**EXERCISE DETAILS:** Each record below is to be set down again precisely.

**MATERIAL SUPPLIED:**

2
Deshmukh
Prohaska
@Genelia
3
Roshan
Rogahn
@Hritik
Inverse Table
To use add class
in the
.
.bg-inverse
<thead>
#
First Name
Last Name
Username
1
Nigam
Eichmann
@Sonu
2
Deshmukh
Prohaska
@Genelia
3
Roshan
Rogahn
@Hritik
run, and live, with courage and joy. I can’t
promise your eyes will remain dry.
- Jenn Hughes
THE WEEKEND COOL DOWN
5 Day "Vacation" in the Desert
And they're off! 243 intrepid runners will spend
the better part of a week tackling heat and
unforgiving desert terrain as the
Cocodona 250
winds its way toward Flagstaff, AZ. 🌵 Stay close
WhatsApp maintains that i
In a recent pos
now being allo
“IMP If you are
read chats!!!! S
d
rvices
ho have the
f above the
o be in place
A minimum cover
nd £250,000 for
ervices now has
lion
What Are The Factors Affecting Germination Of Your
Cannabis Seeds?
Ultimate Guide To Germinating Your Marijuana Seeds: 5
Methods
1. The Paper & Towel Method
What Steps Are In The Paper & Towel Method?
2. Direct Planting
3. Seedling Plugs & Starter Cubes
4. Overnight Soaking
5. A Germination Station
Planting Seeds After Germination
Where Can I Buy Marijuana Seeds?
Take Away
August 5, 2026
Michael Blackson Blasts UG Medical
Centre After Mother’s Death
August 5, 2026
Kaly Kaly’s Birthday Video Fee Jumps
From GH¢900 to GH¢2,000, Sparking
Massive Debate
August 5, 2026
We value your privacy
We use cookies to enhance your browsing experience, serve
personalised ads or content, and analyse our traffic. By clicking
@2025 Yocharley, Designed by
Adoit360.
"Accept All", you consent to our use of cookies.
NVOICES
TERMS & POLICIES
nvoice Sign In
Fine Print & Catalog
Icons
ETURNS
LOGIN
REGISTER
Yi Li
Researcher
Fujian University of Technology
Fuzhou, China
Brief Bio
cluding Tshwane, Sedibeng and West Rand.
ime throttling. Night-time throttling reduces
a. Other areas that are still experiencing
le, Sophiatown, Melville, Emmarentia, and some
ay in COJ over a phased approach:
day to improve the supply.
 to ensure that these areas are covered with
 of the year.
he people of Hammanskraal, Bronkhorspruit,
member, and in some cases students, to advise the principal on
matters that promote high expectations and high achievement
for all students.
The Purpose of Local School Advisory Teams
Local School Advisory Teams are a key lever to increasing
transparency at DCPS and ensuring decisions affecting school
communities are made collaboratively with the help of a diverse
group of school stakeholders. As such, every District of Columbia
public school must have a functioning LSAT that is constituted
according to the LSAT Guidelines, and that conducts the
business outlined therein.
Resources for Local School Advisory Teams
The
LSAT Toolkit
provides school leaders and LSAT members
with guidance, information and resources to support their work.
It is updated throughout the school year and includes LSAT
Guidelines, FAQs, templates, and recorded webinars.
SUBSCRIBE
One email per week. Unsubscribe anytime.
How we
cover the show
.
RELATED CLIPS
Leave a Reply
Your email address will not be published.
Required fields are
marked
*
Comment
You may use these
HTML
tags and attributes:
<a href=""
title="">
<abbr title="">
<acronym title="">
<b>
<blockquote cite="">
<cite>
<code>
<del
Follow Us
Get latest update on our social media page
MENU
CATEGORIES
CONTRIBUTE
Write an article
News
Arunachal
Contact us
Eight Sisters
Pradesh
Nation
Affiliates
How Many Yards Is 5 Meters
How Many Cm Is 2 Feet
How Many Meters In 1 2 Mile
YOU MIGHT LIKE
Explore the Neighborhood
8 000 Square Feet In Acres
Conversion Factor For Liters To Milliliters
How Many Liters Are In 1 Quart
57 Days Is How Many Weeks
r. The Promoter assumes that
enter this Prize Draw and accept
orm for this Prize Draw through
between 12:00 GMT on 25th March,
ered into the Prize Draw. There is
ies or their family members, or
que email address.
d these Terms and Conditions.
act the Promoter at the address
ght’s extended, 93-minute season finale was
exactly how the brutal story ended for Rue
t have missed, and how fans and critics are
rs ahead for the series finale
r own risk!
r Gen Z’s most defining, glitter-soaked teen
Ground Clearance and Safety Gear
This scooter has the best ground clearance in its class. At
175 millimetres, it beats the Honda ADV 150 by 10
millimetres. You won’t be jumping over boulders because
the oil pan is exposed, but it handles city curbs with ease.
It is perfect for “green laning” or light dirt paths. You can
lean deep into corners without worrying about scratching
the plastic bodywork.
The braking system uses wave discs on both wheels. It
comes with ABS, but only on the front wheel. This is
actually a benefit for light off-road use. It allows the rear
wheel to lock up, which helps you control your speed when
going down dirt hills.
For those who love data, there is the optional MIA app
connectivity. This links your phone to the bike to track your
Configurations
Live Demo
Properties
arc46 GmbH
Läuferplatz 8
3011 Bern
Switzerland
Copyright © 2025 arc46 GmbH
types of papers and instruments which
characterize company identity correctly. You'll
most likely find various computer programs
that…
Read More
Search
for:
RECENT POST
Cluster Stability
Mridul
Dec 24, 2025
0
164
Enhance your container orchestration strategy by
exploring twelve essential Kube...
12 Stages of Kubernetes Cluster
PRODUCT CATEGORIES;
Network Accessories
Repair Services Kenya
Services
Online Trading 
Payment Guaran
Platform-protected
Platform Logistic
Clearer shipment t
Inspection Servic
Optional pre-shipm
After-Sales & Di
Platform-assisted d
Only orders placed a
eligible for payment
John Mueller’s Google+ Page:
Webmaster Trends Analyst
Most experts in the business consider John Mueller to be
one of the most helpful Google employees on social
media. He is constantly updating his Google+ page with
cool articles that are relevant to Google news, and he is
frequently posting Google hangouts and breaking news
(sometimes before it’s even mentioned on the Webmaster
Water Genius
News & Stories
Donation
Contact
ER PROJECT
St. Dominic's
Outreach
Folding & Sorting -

**EXERCISE RESPONSE:**
2
Deshmukh
Prohaska
@Genelia
3
Roshan
Rogahn
@Hritik
Inverse Table
To use add class
in the
.
.bg-inverse
<thead>
#
First Name
Last Name
Username
1
Nigam
Eichmann
@Sonu
2
Deshmukh
Prohaska
@Genelia
3
Roshan
Rogahn
@Hritik
run, and live, with courage and joy. I can’t
promise your eyes will remain dry.
- Jenn Hughes
THE WEEKEND COOL DOWN
5 Day "Vacation" in the Desert
And they're off! 243 intrepid runners will spend
the better part of a week tackling heat and
unforgiving desert terrain as the
Cocodona 250
winds its way toward Flagstaff, AZ. 🌵 Stay close
WhatsApp maintains that i
In a recent pos
now being allo
“IMP If you are
read chats!!!! S
d
rvices
ho have the
f above the
o be in place
A minimum cover
nd £250,000 for
ervices now has
lion
What Are The Factors Affecting Germination Of Your
Cannabis Seeds?
Ultimate Guide To Germinating Your Marijuana Seeds: 5
Methods
1. The Paper & Towel Method
What Steps Are In The Paper & Towel Method?
2. Direct Planting
3. Seedling Plugs & Starter Cubes
4. Overnight Soaking
5. A Germination Station
Planting Seeds After Germination
Where Can I Buy Marijuana Seeds?
Take Away
August 5, 2026
Michael Blackson Blasts UG Medical
Centre After Mother’s Death
August 5, 2026
Kaly Kaly’s Birthday Video Fee Jumps
From GH¢900 to GH¢2,000, Sparking
Massive Debate
August 5, 2026
We value your privacy
We use cookies to enhance your browsing experience, serve
personalised ads or content, and analyse our traffic. By clicking
@2025 Yocharley, Designed by
Adoit360.
"Accept All", you consent to our use of cookies.
NVOICES
TERMS & POLICIES
nvoice Sign In
Fine Print & Catalog
Icons
ETURNS
LOGIN
REGISTER
Yi Li
Researcher
Fujian University of Technology
Fuzhou, China
Brief Bio
cluding Tshwane, Sedibeng and West Rand.
ime throttling. Night-time throttling reduces
a. Other areas that are still experiencing
le, Sophiatown, Melville, Emmarentia, and some
ay in COJ over a phased approach:
day to improve the supply.
 to ensure that these areas are covered with
 of the year.
he people of Hammanskraal, Bronkhorspruit,
member, and in some cases students, to advise the principal on
matters that promote high expectations and high achievement
for all students.
The Purpose of Local School Advisory Teams
Local School Advisory Teams are a key lever to increasing
transparency at DCPS and ensuring decisions affecting school
communities are made collaboratively with the help of a diverse
group of school stakeholders. As such, every District of Columbia
public school must have a functioning LSAT that is constituted
according to the LSAT Guidelines, and that conducts the
business outlined therein.
Resources for Local School Advisory Teams
The
LSAT Toolkit
provides school leaders and LSAT members
with guidance, information and resources to support their work.
It is updated throughout the school year and includes LSAT
Guidelines, FAQs, templates, and recorded webinars.
SUBSCRIBE
One email per week. Unsubscribe anytime.
How we
cover the show
.
RELATED CLIPS
Leave a Reply
Your email address will not be published.
Required fields are
marked
*
Comment
You may use these
HTML
tags and attributes:
<a href=""
title="">
<abbr title="">
<acronym title="">
<b>
<blockquote cite="">
<cite>
<code>
<del
Follow Us
Get latest update on our social media page
MENU
CATEGORIES
CONTRIBUTE
Write an article
News
Arunachal
Contact us
Eight Sisters
Pradesh
Nation
Affiliates
How Many Yards Is 5 Meters
How Many Cm Is 2 Feet
How Many Meters In 1 2 Mile
YOU MIGHT LIKE
Explore the Neighborhood
8 000 Square Feet In Acres
Conversion Factor For Liters To Milliliters
How Many Liters Are In 1 Quart
57 Days Is How Many Weeks
r. The Promoter assumes that
enter this Prize Draw and accept
orm for this Prize Draw through
between 12:00 GMT on 25th March,
ered into the Prize Draw. There is
ies or their family members, or
que email address.
d these Terms and Conditions.
act the Promoter at the address
ght’s extended, 93-minute season finale was
exactly how the brutal story ended for Rue
t have missed, and how fans and critics are
rs ahead for the series finale
r own risk!
r Gen Z’s most defining, glitter-soaked teen
Ground Clearance and Safety Gear
This scooter has the best ground clearance in its class. At
175 millimetres, it beats the Honda ADV 150 by 10
millimetres. You won’t be jumping over boulders because
the oil pan is exposed, but it handles city curbs with ease.
It is perfect for “green laning” or light dirt paths. You can
lean deep into corners without worrying about scratching
the plastic bodywork.
The braking system uses wave discs on both wheels. It
comes with ABS, but only on the front wheel. This is
actually a benefit for light off-road use. It allows the rear
wheel to lock up, which helps you control your speed when
going down dirt hills.
For those who love data, there is the optional MIA app
connectivity. This links your phone to the bike to track your
Configurations
Live Demo
Properties
arc46 GmbH
Läuferplatz 8
3011 Bern
Switzerland
Copyright © 2025 arc46 GmbH
types of papers and instruments which
characterize company identity correctly. You'll
most likely find various computer programs
that…
Read More
Search
for:
RECENT POST
Cluster Stability
Mridul
Dec 24, 2025
0
164
Enhance your container orchestration strategy by
exploring twelve essential Kube...
12 Stages of Kubernetes Cluster
PRODUCT CATEGORIES;
Network Accessories
Repair Services Kenya
Services
Online Trading 
Payment Guaran
Platform-protected
Platform Logistic
Clearer shipment t
Inspection Servic
Optional pre-shipm
After-Sales & Di
Platform-assisted d
Only orders placed a
eligible for payment
John Mueller’s Google+ Page:
Webmaster Trends Analyst
Most experts in the business consider John Mueller to be
one of the most helpful Google employees on social
media. He is constantly updating his Google+ page with
cool articles that are relevant to Google news, and he is
frequently posting Google hangouts and breaking news
(sometimes before it’s even mentioned on the Webmaster
Water Genius
News & Stories
Donation
Contact
ER PROJECT
St. Dominic's
Outreach
Folding & Sorting -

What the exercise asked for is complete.